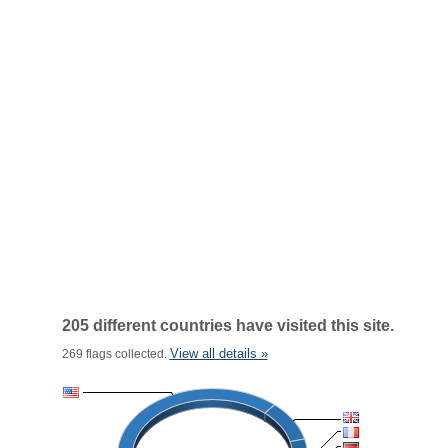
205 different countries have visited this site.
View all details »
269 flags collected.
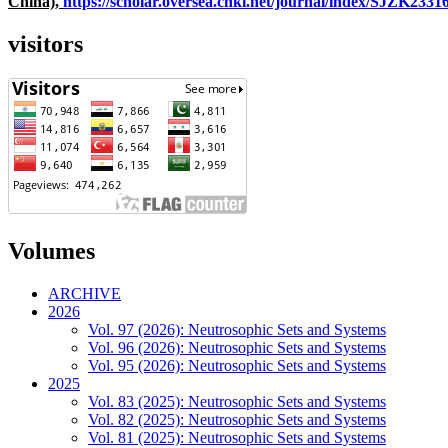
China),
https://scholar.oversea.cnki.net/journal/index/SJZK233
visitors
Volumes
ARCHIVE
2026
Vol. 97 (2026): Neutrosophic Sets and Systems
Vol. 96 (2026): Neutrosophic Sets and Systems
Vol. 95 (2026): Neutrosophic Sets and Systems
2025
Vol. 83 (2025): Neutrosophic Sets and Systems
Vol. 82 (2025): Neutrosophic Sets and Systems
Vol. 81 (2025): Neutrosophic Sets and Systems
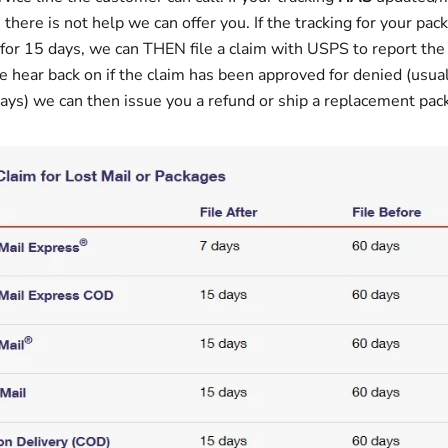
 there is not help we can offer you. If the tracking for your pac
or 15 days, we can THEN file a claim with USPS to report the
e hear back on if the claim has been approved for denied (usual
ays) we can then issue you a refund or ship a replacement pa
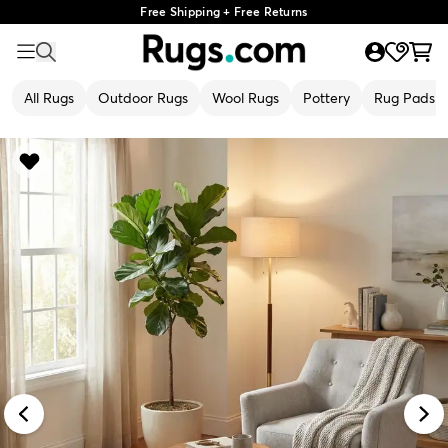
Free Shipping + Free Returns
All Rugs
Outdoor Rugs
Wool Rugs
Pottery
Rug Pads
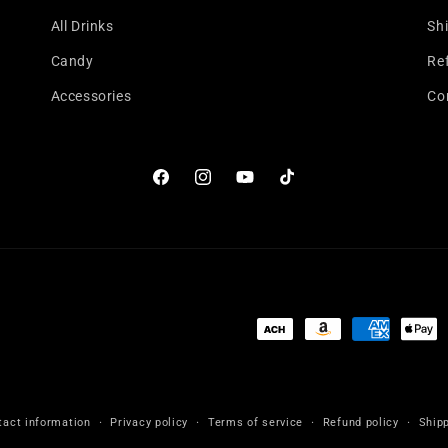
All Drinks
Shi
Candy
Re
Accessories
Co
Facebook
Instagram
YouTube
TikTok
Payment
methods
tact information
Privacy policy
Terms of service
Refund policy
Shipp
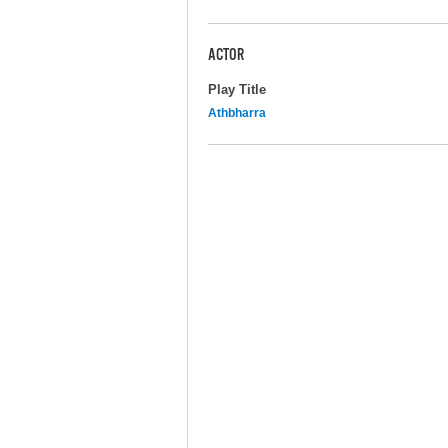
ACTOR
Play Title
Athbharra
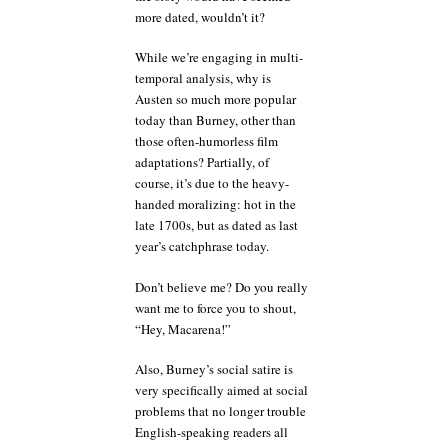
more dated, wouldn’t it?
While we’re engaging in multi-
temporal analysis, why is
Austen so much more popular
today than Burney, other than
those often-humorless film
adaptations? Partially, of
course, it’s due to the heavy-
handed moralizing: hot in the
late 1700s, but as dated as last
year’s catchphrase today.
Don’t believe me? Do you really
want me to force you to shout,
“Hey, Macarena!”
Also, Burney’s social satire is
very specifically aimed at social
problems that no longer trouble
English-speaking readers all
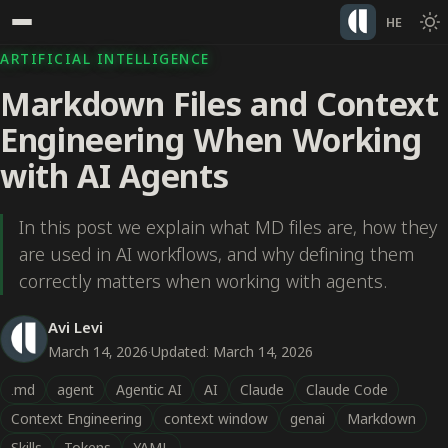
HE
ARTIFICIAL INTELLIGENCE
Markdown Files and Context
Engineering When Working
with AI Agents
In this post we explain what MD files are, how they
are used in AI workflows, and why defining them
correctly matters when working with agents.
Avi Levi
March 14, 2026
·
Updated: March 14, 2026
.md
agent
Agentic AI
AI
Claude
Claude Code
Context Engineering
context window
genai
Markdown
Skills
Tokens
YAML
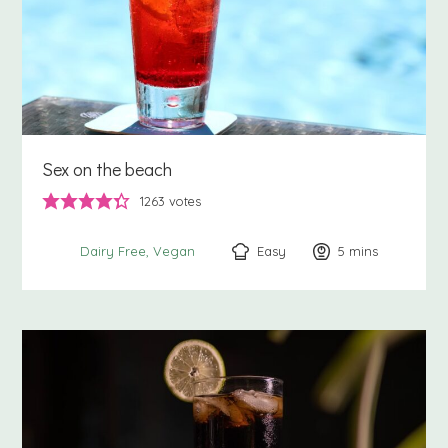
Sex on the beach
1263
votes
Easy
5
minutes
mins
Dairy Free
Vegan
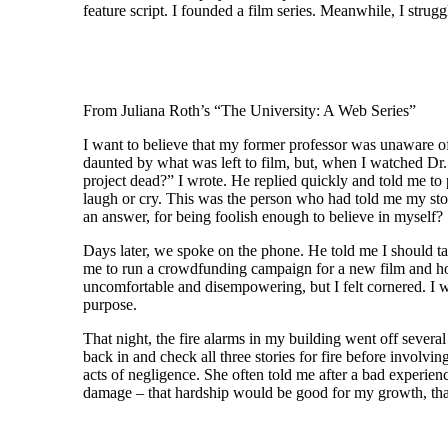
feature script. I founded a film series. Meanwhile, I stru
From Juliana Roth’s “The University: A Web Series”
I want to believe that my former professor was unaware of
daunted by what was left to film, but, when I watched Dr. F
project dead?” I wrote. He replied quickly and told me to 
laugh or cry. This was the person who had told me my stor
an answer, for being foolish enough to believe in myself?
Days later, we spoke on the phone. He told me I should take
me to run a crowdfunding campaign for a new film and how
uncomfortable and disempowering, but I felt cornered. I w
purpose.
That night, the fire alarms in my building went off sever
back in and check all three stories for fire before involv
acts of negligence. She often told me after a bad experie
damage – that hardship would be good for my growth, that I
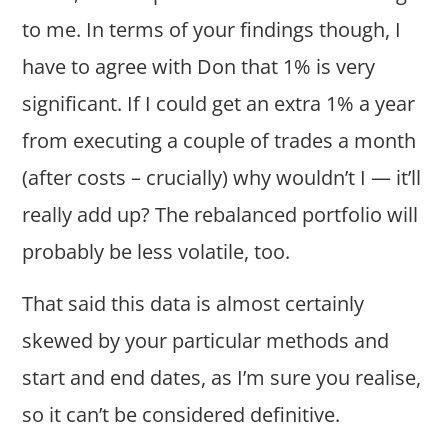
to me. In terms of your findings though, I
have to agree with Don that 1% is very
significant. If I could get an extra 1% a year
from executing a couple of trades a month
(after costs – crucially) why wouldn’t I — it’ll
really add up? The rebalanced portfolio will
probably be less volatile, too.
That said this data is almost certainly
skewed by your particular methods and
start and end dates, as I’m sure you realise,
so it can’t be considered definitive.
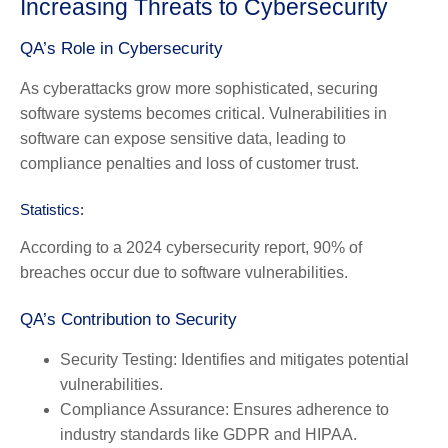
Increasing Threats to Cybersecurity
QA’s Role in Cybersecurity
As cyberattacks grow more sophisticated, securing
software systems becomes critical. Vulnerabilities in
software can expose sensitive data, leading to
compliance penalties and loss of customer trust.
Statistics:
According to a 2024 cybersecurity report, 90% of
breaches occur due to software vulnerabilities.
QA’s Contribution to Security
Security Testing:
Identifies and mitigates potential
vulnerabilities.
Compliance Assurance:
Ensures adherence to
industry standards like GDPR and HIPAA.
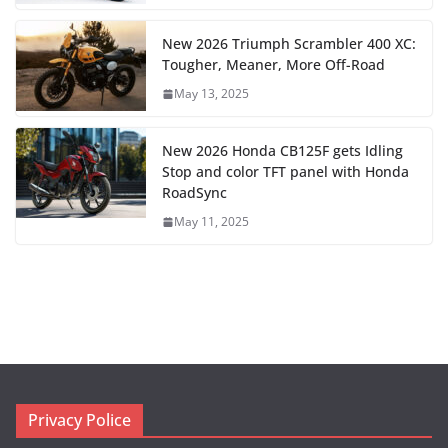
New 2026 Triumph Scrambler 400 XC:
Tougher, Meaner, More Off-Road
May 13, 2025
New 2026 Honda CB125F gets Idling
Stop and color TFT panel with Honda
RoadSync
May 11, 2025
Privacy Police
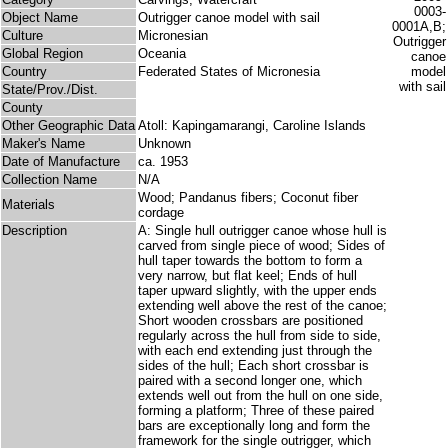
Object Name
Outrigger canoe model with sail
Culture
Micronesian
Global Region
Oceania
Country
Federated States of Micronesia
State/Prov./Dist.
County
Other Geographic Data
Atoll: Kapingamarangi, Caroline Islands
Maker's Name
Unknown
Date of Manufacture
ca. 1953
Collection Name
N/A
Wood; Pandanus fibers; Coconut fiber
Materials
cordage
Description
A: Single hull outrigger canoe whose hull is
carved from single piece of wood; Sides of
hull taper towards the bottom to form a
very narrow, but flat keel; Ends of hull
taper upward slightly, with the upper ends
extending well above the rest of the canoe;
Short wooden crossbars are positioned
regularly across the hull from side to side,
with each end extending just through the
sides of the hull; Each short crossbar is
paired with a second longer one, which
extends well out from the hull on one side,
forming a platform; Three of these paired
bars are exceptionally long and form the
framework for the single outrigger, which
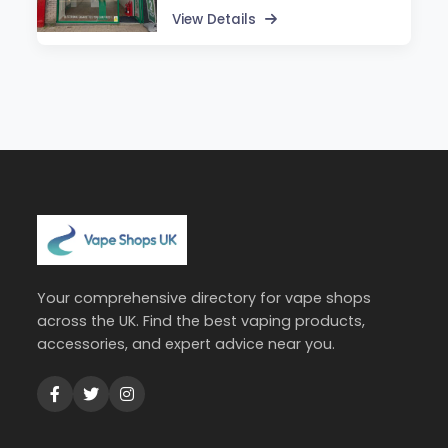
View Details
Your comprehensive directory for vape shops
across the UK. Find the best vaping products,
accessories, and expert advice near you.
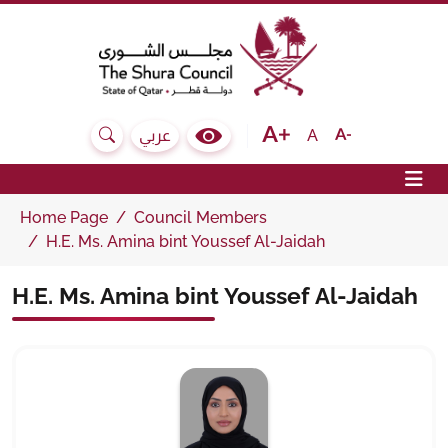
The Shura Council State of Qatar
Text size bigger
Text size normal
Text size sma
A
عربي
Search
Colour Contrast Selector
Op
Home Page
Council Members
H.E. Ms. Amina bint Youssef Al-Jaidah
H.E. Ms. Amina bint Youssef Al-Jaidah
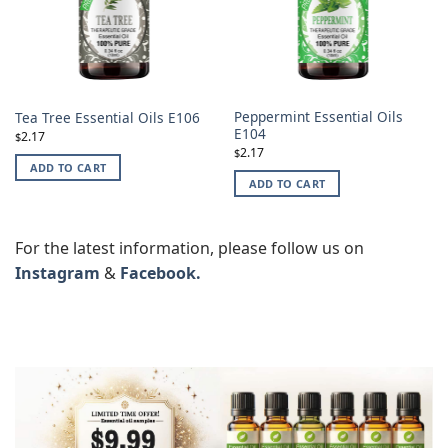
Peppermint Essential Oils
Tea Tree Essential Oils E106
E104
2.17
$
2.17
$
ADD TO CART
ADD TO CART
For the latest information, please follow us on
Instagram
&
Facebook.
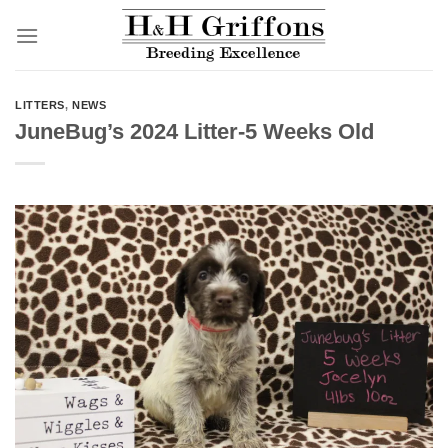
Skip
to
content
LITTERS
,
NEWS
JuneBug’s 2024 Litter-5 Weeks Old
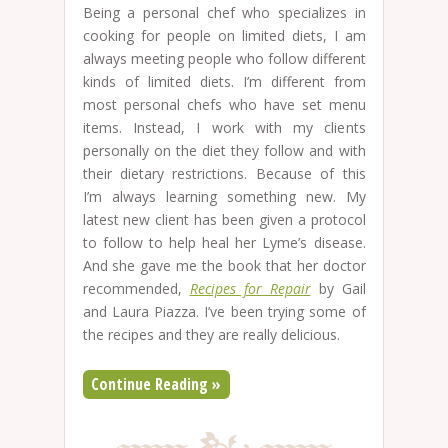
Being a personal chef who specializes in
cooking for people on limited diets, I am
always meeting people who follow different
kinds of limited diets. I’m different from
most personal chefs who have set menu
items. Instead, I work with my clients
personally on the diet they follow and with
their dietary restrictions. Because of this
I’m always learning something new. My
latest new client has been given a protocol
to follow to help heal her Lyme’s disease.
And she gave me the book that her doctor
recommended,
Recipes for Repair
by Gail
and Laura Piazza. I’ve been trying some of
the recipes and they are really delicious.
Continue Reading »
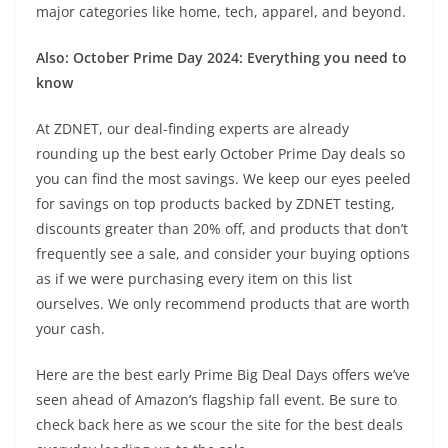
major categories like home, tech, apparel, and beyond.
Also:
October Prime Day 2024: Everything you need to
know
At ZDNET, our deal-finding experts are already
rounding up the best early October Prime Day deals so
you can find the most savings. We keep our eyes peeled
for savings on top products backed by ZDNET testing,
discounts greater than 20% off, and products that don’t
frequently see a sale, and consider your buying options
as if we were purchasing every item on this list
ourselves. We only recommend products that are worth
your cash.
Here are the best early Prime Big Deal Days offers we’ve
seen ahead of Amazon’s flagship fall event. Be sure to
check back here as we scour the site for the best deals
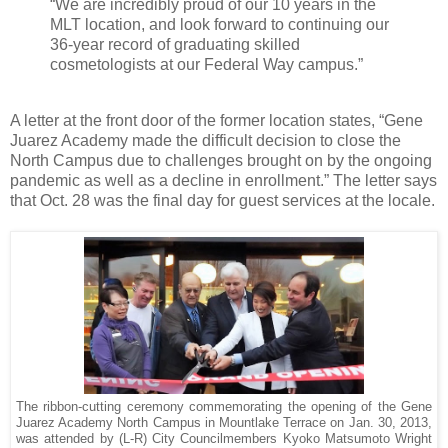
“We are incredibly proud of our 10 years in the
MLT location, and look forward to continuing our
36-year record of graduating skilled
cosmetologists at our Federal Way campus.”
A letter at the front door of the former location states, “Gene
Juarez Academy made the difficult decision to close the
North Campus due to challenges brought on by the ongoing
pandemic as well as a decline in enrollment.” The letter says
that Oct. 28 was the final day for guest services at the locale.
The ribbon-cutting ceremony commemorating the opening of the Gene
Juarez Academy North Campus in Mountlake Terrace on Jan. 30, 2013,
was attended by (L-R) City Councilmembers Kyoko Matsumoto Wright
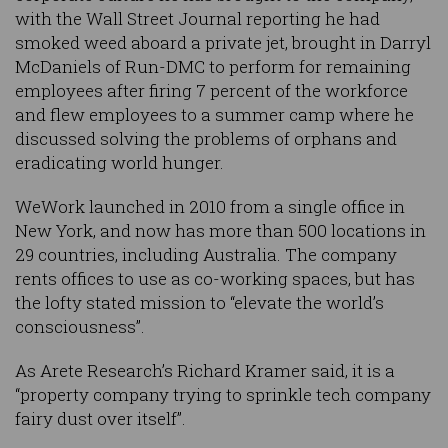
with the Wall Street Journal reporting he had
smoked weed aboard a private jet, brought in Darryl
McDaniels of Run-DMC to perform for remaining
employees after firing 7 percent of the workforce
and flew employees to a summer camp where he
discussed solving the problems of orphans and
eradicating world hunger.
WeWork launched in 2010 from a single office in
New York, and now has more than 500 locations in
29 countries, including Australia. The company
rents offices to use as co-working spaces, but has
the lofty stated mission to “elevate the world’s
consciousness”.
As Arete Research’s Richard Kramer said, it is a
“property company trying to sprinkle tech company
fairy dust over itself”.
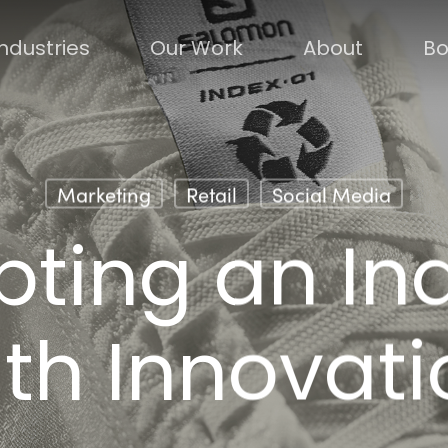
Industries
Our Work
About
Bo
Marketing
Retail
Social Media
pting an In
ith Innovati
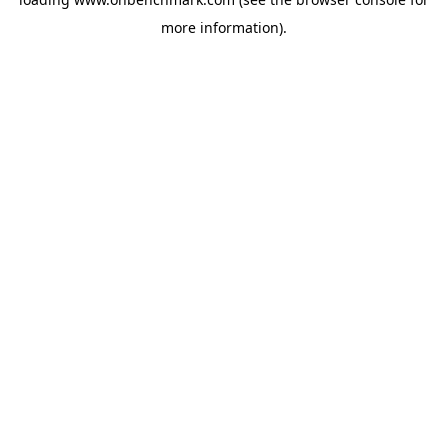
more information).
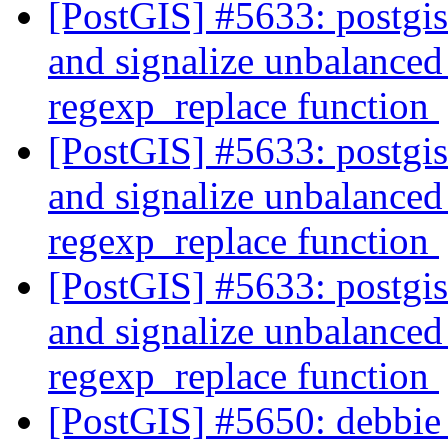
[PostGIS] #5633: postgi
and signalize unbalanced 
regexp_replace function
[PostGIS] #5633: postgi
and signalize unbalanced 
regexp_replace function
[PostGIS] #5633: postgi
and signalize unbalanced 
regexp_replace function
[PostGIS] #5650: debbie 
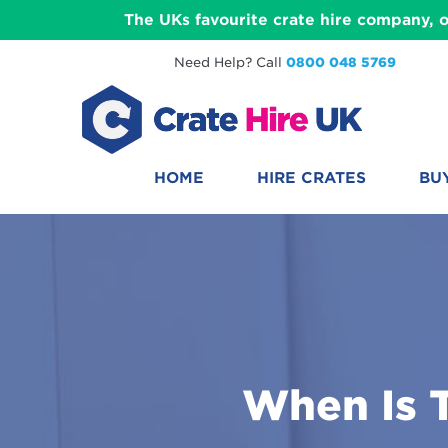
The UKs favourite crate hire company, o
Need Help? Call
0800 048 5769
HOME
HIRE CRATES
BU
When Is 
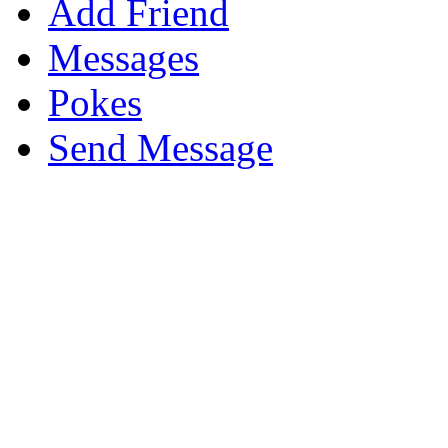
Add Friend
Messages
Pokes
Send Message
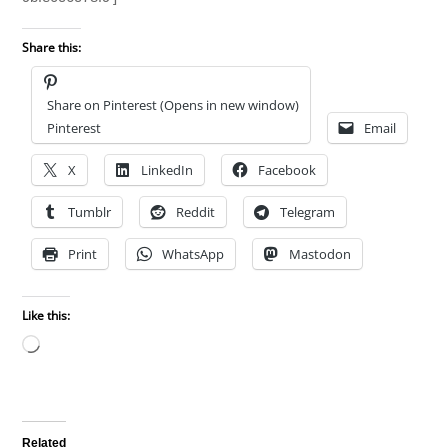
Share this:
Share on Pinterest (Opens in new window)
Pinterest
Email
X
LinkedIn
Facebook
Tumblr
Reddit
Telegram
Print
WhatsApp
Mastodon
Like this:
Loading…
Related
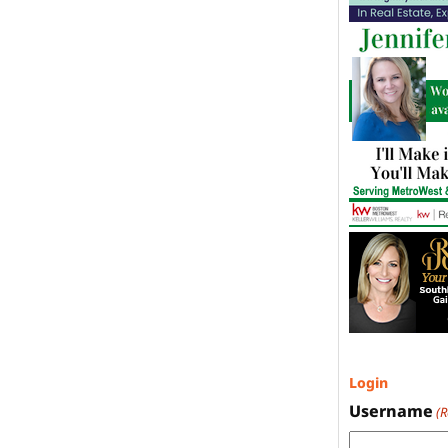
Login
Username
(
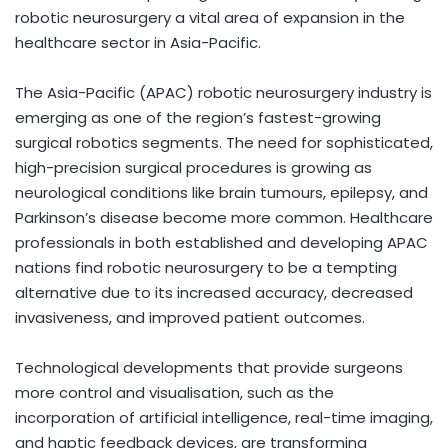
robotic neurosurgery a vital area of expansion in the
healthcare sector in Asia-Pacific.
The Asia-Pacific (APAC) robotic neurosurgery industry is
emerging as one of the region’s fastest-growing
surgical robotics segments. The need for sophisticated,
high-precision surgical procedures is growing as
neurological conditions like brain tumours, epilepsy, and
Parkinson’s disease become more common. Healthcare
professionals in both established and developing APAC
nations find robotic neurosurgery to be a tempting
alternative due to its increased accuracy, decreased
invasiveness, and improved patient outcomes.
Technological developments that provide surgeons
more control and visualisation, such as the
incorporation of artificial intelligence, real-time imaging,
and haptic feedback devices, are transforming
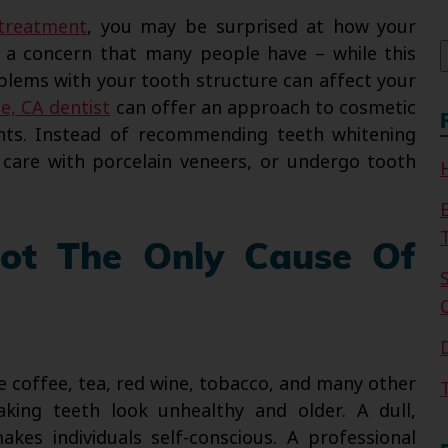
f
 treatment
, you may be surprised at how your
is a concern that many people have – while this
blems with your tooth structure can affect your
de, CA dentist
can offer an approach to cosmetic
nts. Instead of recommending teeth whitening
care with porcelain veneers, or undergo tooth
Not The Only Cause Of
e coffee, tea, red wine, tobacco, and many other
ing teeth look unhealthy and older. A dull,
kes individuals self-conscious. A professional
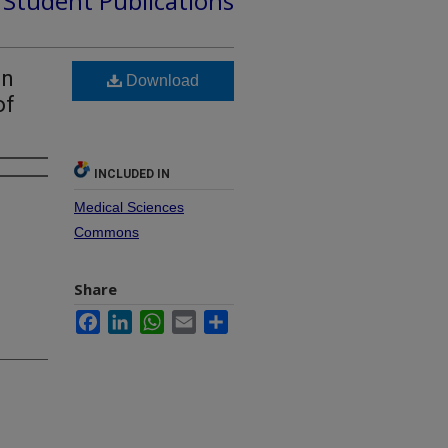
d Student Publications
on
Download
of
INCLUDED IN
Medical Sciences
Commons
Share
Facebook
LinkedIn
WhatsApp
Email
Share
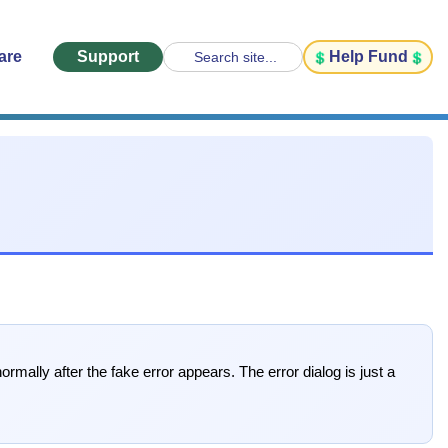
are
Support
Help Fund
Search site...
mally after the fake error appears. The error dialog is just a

__What to work on__.
Now copy each line of the entries that mentions "longer".

__Solved problem__.
problems that no longer trouble
paired with a second longer one, which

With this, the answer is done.